**What the task asks:**
Where a line in the records below contains the string "changes", tally it; give only the final number.

**Material provided:**
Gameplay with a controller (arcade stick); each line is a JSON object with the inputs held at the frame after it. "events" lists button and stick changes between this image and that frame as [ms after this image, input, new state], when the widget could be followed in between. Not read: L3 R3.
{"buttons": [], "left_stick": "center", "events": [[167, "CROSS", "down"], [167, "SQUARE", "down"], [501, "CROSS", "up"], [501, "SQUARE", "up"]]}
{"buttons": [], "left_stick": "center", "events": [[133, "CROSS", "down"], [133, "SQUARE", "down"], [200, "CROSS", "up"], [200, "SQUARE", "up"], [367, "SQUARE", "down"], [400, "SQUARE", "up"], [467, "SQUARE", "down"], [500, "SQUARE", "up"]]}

* * *

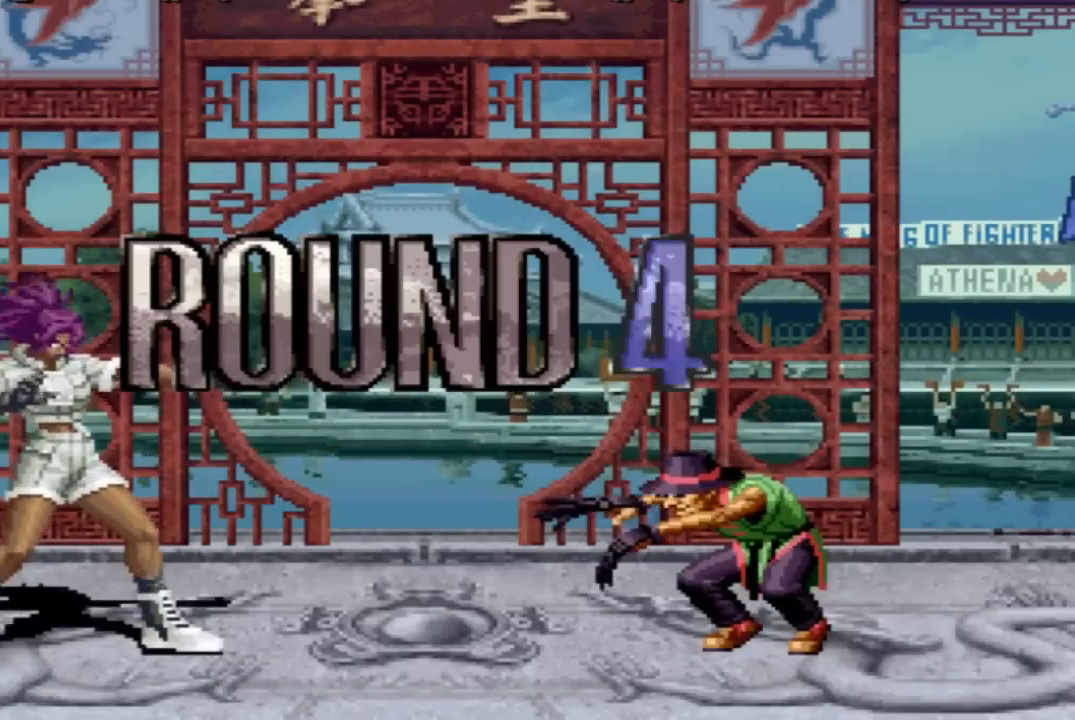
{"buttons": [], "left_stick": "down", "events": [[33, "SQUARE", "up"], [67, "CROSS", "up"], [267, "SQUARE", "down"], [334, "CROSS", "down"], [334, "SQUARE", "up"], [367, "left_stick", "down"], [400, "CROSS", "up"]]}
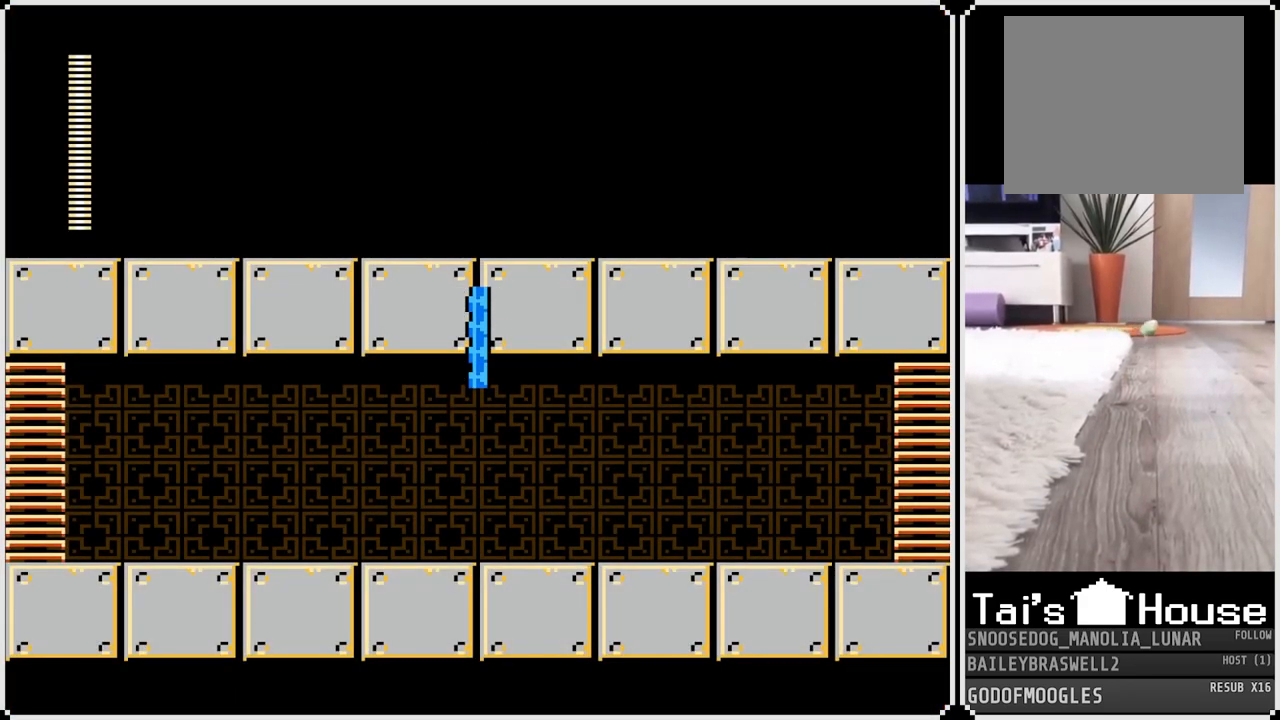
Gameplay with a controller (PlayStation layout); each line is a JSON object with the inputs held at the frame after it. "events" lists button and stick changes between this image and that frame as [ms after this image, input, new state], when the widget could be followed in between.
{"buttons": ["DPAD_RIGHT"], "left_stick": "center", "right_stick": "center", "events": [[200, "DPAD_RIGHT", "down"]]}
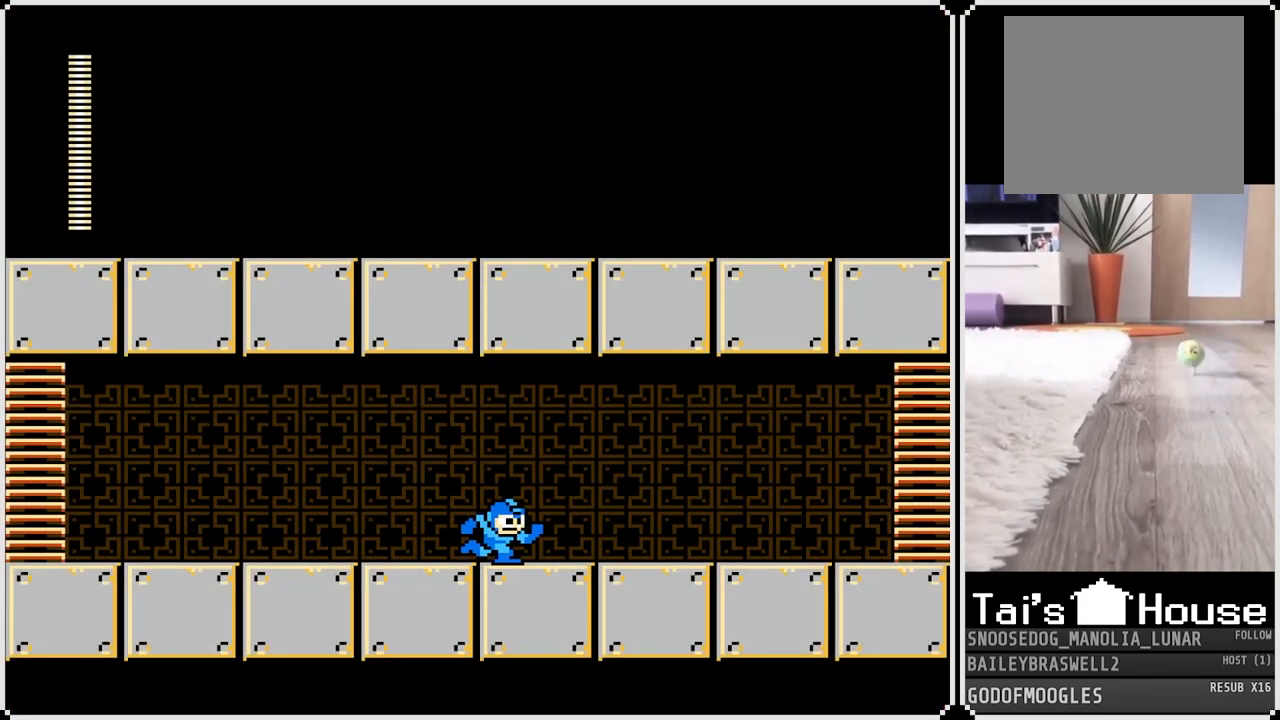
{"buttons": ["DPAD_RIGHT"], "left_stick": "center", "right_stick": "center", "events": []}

**Completed task:**
2